[Opening RECORDS FOR THIS TASK section]
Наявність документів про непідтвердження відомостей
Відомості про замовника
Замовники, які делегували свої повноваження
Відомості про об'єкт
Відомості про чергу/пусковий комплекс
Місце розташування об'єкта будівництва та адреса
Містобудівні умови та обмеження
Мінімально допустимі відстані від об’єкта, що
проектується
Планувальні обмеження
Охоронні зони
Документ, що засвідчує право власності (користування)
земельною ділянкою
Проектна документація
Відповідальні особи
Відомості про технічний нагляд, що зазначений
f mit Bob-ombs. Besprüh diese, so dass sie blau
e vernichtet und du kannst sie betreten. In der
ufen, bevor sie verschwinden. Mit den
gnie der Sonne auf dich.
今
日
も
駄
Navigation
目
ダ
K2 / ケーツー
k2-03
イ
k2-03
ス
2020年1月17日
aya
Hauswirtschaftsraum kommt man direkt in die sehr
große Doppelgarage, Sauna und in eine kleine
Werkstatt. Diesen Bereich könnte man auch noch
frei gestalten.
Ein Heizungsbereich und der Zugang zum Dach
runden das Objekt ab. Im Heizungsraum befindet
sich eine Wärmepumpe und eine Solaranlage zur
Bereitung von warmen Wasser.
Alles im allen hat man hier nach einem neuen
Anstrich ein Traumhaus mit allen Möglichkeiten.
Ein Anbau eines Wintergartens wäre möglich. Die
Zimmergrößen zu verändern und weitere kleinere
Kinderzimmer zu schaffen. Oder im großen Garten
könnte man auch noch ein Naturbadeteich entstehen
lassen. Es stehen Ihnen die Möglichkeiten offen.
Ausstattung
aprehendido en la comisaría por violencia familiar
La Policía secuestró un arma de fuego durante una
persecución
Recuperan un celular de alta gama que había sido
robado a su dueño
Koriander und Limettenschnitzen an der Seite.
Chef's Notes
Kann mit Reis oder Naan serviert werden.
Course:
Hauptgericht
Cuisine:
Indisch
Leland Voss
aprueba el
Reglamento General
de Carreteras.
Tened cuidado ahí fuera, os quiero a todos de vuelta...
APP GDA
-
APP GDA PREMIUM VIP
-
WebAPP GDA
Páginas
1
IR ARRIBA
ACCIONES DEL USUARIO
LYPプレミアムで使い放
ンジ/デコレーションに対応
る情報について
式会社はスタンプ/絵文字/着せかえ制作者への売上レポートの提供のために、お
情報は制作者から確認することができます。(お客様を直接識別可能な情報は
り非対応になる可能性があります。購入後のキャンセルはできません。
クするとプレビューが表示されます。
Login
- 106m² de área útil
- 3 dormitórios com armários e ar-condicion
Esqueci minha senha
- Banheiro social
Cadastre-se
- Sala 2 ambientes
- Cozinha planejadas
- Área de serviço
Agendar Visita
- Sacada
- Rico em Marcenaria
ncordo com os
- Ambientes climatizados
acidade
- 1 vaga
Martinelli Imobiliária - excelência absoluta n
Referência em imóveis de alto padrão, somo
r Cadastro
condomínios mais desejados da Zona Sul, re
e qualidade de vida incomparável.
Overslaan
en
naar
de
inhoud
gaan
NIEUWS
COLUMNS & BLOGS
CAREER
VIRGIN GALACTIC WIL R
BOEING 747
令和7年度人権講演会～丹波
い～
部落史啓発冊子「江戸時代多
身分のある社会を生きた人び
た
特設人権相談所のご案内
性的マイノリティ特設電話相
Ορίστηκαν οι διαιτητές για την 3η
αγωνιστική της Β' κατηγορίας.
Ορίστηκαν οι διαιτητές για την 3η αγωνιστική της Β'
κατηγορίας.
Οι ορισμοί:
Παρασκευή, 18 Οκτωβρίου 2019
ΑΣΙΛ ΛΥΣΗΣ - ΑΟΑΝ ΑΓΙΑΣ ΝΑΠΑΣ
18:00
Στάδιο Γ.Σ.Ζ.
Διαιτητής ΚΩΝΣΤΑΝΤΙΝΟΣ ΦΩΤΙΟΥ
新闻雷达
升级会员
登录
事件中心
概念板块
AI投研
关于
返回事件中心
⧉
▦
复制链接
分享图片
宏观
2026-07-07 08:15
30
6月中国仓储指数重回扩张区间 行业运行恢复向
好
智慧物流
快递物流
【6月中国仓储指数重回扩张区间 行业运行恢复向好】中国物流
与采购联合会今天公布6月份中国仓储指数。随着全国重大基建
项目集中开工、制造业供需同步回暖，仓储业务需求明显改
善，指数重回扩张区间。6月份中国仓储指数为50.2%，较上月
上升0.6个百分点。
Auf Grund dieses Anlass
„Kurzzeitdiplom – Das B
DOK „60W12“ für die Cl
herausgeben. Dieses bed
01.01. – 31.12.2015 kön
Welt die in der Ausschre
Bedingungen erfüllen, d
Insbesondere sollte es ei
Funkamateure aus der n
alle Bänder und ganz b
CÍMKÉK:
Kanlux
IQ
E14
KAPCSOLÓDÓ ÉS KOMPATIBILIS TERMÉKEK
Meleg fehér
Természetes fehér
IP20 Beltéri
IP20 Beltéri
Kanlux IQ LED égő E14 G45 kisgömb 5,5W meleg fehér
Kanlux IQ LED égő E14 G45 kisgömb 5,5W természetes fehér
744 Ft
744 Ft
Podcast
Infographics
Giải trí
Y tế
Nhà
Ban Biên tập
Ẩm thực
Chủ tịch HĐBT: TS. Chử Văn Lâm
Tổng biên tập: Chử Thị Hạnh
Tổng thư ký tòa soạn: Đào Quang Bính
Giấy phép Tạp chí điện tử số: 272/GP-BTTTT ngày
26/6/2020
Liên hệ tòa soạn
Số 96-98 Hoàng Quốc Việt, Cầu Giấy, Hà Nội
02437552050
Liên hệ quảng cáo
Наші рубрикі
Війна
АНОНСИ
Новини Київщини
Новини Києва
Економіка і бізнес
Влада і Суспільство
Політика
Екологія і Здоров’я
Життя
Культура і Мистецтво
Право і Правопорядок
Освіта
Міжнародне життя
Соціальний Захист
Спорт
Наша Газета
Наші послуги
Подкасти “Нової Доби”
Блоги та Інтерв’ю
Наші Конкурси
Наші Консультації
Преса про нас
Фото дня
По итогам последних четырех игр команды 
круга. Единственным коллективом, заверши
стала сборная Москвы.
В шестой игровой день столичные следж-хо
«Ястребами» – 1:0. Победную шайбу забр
[Closing RECORDS FOR THIS TASK section]
WORK TASK: Nothing is to be left out, and every entry is to be transcribed exactly.

RESULT:
Наявність документів про непідтвердження відомостей
Відомості про замовника
Замовники, які делегували свої повноваження
Відомості про об'єкт
Відомості про чергу/пусковий комплекс
Місце розташування об'єкта будівництва та адреса
Містобудівні умови та обмеження
Мінімально допустимі відстані від об’єкта, що
проектується
Планувальні обмеження
Охоронні зони
Документ, що засвідчує право власності (користування)
земельною ділянкою
Проектна документація
Відповідальні особи
Відомості про технічний нагляд, що зазначений
f mit Bob-ombs. Besprüh diese, so dass sie blau
e vernichtet und du kannst sie betreten. In der
ufen, bevor sie verschwinden. Mit den
gnie der Sonne auf dich.
今
日
も
駄
Navigation
目
ダ
K2 / ケーツー
k2-03
イ
k2-03
ス
2020年1月17日
aya
Hauswirtschaftsraum kommt man direkt in die sehr
große Doppelgarage, Sauna und in eine kleine
Werkstatt. Diesen Bereich könnte man auch noch
frei gestalten.
Ein Heizungsbereich und der Zugang zum Dach
runden das Objekt ab. Im Heizungsraum befindet
sich eine Wärmepumpe und eine Solaranlage zur
Bereitung von warmen Wasser.
Alles im allen hat man hier nach einem neuen
Anstrich ein Traumhaus mit allen Möglichkeiten.
Ein Anbau eines Wintergartens wäre möglich. Die
Zimmergrößen zu verändern und weitere kleinere
Kinderzimmer zu schaffen. Oder im großen Garten
könnte man auch noch ein Naturbadeteich entstehen
lassen. Es stehen Ihnen die Möglichkeiten offen.
Ausstattung
aprehendido en la comisaría por violencia familiar
La Policía secuestró un arma de fuego durante una
persecución
Recuperan un celular de alta gama que había sido
robado a su dueño
Koriander und Limettenschnitzen an der Seite.
Chef's Notes
Kann mit Reis oder Naan serviert werden.
Course:
Hauptgericht
Cuisine:
Indisch
Leland Voss
aprueba el
Reglamento General
de Carreteras.
Tened cuidado ahí fuera, os quiero a todos de vuelta...
APP GDA
-
APP GDA PREMIUM VIP
-
WebAPP GDA
Páginas
1
IR ARRIBA
ACCIONES DEL USUARIO
LYPプレミアムで使い放
ンジ/デコレーションに対応
る情報について
式会社はスタンプ/絵文字/着せかえ制作者への売上レポートの提供のために、お
情報は制作者から確認することができます。(お客様を直接識別可能な情報は
り非対応になる可能性があります。購入後のキャンセルはできません。
クするとプレビューが表示されます。
Login
- 106m² de área útil
- 3 dormitórios com armários e ar-condicion
Esqueci minha senha
- Banheiro social
Cadastre-se
- Sala 2 ambientes
- Cozinha planejadas
- Área de serviço
Agendar Visita
- Sacada
- Rico em Marcenaria
ncordo com os
- Ambientes climatizados
acidade
- 1 vaga
Martinelli Imobiliária - excelência absoluta n
Referência em imóveis de alto padrão, somo
r Cadastro
condomínios mais desejados da Zona Sul, re
e qualidade de vida incomparável.
Overslaan
en
naar
de
inhoud
gaan
NIEUWS
COLUMNS & BLOGS
CAREER
VIRGIN GALACTIC WIL R
BOEING 747
令和7年度人権講演会～丹波
い～
部落史啓発冊子「江戸時代多
身分のある社会を生きた人び
た
特設人権相談所のご案内
性的マイノリティ特設電話相
Ορίστηκαν οι διαιτητές για την 3η
αγωνιστική της Β' κατηγορίας.
Ορίστηκαν οι διαιτητές για την 3η αγωνιστική της Β'
κατηγορίας.
Οι ορισμοί:
Παρασκευή, 18 Οκτωβρίου 2019
ΑΣΙΛ ΛΥΣΗΣ - ΑΟΑΝ ΑΓΙΑΣ ΝΑΠΑΣ
18:00
Στάδιο Γ.Σ.Ζ.
Διαιτητής ΚΩΝΣΤΑΝΤΙΝΟΣ ΦΩΤΙΟΥ
新闻雷达
升级会员
登录
事件中心
概念板块
AI投研
关于
返回事件中心
⧉
▦
复制链接
分享图片
宏观
2026-07-07 08:15
30
6月中国仓储指数重回扩张区间 行业运行恢复向
好
智慧物流
快递物流
【6月中国仓储指数重回扩张区间 行业运行恢复向好】中国物流
与采购联合会今天公布6月份中国仓储指数。随着全国重大基建
项目集中开工、制造业供需同步回暖，仓储业务需求明显改
善，指数重回扩张区间。6月份中国仓储指数为50.2%，较上月
上升0.6个百分点。
Auf Grund dieses Anlass
„Kurzzeitdiplom – Das B
DOK „60W12“ für die Cl
herausgeben. Dieses bed
01.01. – 31.12.2015 kön
Welt die in der Ausschre
Bedingungen erfüllen, d
Insbesondere sollte es ei
Funkamateure aus der n
alle Bänder und ganz b
CÍMKÉK:
Kanlux
IQ
E14
KAPCSOLÓDÓ ÉS KOMPATIBILIS TERMÉKEK
Meleg fehér
Természetes fehér
IP20 Beltéri
IP20 Beltéri
Kanlux IQ LED égő E14 G45 kisgömb 5,5W meleg fehér
Kanlux IQ LED égő E14 G45 kisgömb 5,5W természetes fehér
744 Ft
744 Ft
Podcast
Infographics
Giải trí
Y tế
Nhà
Ban Biên tập
Ẩm thực
Chủ tịch HĐBT: TS. Chử Văn Lâm
Tổng biên tập: Chử Thị Hạnh
Tổng thư ký tòa soạn: Đào Quang Bính
Giấy phép Tạp chí điện tử số: 272/GP-BTTTT ngày
26/6/2020
Liên hệ tòa soạn
Số 96-98 Hoàng Quốc Việt, Cầu Giấy, Hà Nội
02437552050
Liên hệ quảng cáo
Наші рубрикі
Війна
АНОНСИ
Новини Київщини
Новини Києва
Економіка і бізнес
Влада і Суспільство
Політика
Екологія і Здоров’я
Життя
Культура і Мистецтво
Право і Правопорядок
Освіта
Міжнародне життя
Соціальний Захист
Спорт
Наша Газета
Наші послуги
Подкасти “Нової Доби”
Блоги та Інтерв’ю
Наші Конкурси
Наші Консультації
Преса про нас
Фото дня
По итогам последних четырех игр команды 
круга. Единственным коллективом, заверши
стала сборная Москвы.
В шестой игровой день столичные следж-хо
«Ястребами» – 1:0. Победную шайбу забр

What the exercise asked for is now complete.